Plain-text document sources
--- START ---

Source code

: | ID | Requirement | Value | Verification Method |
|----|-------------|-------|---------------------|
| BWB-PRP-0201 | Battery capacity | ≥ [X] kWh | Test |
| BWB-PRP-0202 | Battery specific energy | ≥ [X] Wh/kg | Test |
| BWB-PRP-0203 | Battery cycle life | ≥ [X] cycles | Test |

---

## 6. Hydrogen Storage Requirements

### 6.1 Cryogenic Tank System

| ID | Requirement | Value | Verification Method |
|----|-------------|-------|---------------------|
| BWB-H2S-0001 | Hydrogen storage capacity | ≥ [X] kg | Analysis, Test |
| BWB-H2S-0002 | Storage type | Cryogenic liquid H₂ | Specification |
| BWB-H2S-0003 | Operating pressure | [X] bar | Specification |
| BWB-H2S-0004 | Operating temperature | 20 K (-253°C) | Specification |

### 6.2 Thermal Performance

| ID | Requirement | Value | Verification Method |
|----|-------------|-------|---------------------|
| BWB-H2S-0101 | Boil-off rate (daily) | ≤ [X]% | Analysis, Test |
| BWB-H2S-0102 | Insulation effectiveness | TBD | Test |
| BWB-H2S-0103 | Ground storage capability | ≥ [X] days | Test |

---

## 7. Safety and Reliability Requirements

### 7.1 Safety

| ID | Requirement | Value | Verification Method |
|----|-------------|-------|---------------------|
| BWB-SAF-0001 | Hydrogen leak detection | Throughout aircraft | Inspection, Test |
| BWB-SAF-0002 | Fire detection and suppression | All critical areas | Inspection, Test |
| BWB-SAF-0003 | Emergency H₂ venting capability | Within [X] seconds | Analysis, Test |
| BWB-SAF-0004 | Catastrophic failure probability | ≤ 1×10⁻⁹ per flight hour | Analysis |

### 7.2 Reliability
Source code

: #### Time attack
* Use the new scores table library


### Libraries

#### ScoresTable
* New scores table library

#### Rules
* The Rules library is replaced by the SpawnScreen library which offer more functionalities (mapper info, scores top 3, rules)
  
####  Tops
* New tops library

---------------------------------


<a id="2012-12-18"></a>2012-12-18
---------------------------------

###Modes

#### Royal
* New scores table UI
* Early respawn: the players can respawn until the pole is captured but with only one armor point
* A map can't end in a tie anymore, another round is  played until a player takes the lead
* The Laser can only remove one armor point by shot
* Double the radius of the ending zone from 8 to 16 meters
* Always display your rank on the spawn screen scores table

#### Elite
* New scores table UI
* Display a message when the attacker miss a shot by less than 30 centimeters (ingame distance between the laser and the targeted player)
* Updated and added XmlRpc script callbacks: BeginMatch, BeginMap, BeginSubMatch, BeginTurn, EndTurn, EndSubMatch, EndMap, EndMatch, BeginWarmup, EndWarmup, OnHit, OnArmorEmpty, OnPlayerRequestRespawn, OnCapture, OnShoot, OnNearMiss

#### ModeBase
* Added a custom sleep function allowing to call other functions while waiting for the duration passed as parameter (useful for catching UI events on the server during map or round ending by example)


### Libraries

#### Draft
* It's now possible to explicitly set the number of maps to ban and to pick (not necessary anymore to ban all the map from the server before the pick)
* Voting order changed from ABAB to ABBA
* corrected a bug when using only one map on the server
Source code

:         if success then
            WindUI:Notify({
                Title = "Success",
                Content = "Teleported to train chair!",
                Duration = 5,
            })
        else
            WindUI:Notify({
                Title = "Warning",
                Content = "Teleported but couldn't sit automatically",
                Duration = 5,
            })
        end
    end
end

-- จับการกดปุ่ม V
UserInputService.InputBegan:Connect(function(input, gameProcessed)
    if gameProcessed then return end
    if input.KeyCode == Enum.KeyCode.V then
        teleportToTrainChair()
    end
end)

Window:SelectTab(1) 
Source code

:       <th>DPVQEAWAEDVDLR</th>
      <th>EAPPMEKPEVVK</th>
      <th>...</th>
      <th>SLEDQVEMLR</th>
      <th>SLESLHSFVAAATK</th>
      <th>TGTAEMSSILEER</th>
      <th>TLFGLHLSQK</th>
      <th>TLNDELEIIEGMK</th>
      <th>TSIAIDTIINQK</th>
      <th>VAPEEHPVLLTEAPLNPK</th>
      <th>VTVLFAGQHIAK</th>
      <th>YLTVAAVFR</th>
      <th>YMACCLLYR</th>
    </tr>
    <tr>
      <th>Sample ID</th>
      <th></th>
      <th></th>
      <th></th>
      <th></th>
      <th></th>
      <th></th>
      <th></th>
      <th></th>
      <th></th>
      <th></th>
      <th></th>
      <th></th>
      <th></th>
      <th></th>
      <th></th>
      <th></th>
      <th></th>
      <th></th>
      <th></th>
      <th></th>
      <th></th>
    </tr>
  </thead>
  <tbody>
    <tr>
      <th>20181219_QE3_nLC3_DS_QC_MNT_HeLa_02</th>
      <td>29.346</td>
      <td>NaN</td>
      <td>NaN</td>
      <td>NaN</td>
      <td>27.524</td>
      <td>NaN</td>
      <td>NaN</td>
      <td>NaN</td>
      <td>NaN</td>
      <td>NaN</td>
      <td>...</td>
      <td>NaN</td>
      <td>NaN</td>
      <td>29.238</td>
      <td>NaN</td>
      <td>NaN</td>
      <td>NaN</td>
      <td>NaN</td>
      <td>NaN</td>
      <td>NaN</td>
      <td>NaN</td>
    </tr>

--- END ---

List each line in the records above that contains the word "from", matching case exactly.

RESPONSE TO THE EXERCISE →
* Double the radius of the ending zone from 8 to 16 meters
* It's now possible to explicitly set the number of maps to ban and to pick (not necessary anymore to ban all the map from the server before the pick)
* Voting order changed from ABAB to ABBA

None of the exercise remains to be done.